There is already widespread agreement that the Major Cultures component of the Core needs to be strengthened, bringing it into parity in terms of classroom size and curricular importance with other parts of the Core. At the same time, the Major Cultures section of the Core is also currently under review as part of the work of the Committee on the Core. Immediately after Vice President Dirks has received approval from the Task Force and the Committee on the Core, departments will be invited to submit new Major Cultures course proposals, and efforts will be initiated to secure the necessary funding. Though students already sit on these committees, further arrangements will be made to enable concerned students to address these committees and contribute to their deliberations. Specifically, to enable you to address your requests to faculty committees as soon as possible:

Your representatives were invited to yesterday's meeting of the Committee on the Core so that your opinions could be heard;

Professor Grieve, chair of the Committee on the Core and the Committee on Major Cultures, has agreed to put on the agenda of the December meeting of the Committee on the Core discussion of your views on student participation in the committee's work;

Vice President Dirks has received agreement from Professor Martha Howell, chair of the Working Group on Curricular Structure, that your representatives will address the next meeting of the committee, later this semester.

Administrative Matters

Last month, Dean Nair informed student leaders that a professional consultant has been engaged to assist the Office of Multicultural Affairs and the Division of Student Affairs to conduct a review of the OMA and its services. This consultant was involved with recent reviews of both the Center for Career Education and the Center for Student Advising. These reviews have resulted in the development of action plans to enhance student services, hire and train new staff, and establish the need for additional space.

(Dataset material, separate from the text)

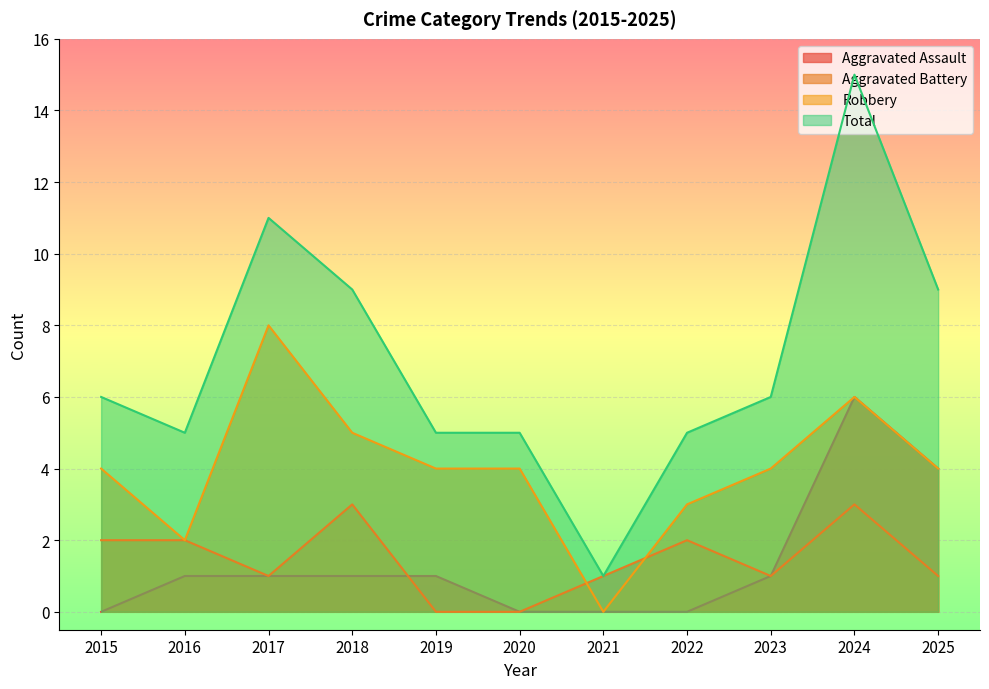

The value of Robbery at 2021 is 5. True or false?

False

The OMA review process will incorporate a wide range of student voices, including yours, along with those of alumni and staff. It will also include data already collected from multiple student surveys, program assessments, and strategic planning done by the staff of OMA. The review will result in an action plan for the further development of the office, and as soon as that is established, efforts will be begun to provide the funds needed to implement the plan.

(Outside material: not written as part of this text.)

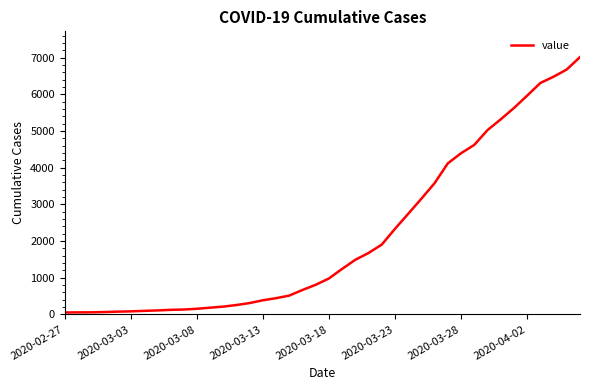

How many lines are shown in the chart?

1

In the light of your concerns, this review will be extended to incorporate consideration of the need for, and possible function of, a Multicultural Affairs officer in Arts and Sciences. Dean Colombo has confirmed that the Office of Multicultural Affairs is open to all undergraduates including those from General Studies.

Expansion plans for the Office of Multicultural Affairs and the Intercultural Resource Center continue to move forward, as students involved in the planning are aware. The Division of Student Affairs has been working closely with Columbia University Housing and Facilities to secure suite-style housing contiguous to the Intercultural Resource Center (IRC). We expect to announce by the end of the semester the exact location of the IRC extension, and the launch of an initiative to secure the necessary funding.

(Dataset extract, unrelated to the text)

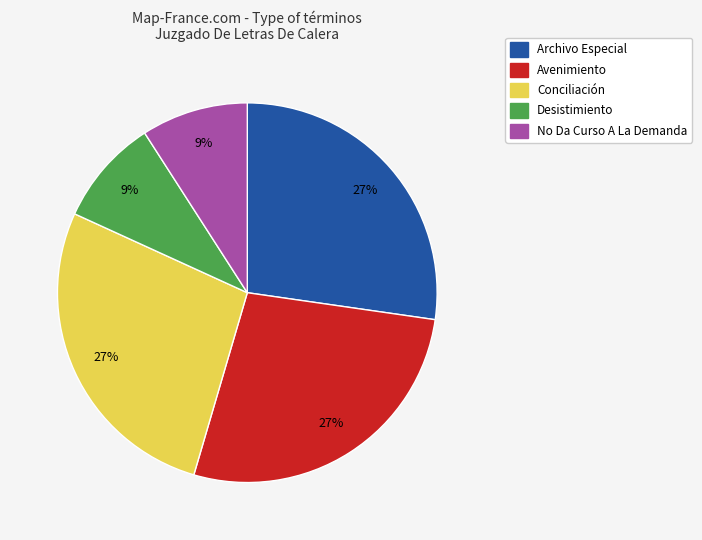

What percentage is the Avenimiento slice, to the nearest percent?

27%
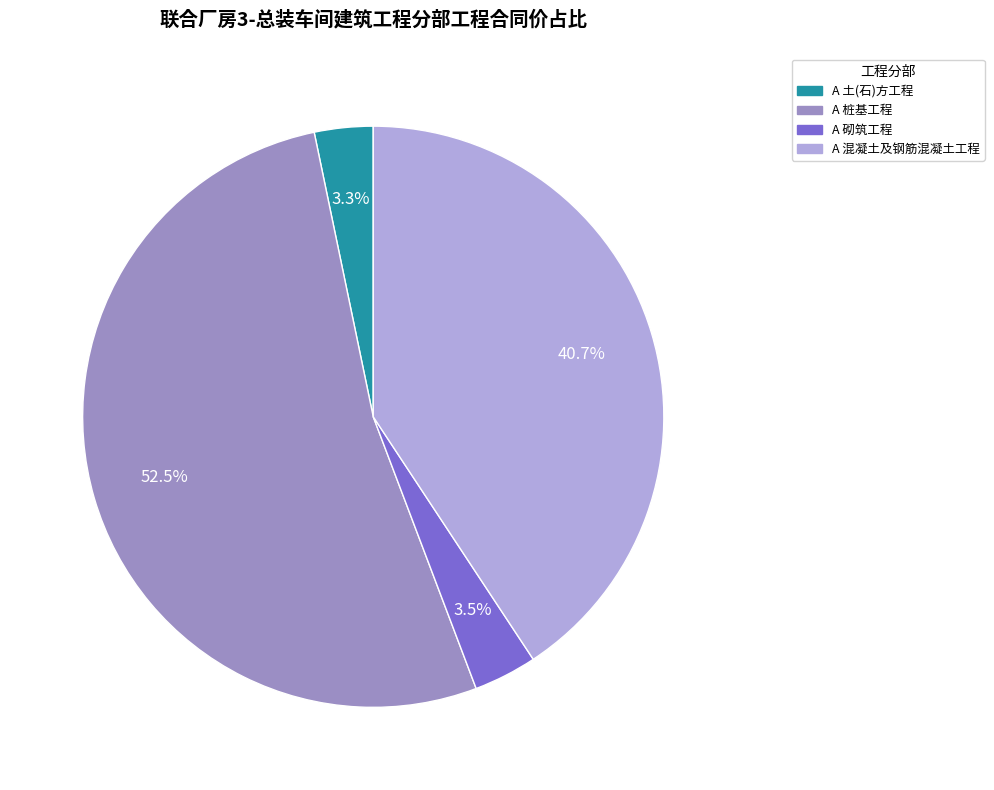

What is the majority slice?

A 桩基工程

The annual orientation program for new faculty will incorporate more extensive discussion of diversity issues, incorporating perspectives that address the socio-historical legacies of power and privilege.

The Office of Public Safety has primary responsibility for responding to incidents of possible hate crimes. Among their responsibilities are: documentation of the incident, notification to the relevant deans, and, in the case of criminal acts, notification to the N.Y.P.D. for investigation. These protocols are discussed more fully in a pamphlet prepared by the Division of Student Affairs, titled, "Community Support: Responding to Acts of Bias and Hate." Dean Colombo has confirmed that the Office of Public Safety has agreed to meet with students to discuss staff diversity education and training, as well as other issues of mutual concern. Every effort will be made to meet before the end of the semester.

Given the importance of these agreements and their multi-year implementation, an oversight committee of faculty, students, and alumni will be created to monitor their progress over the next five years.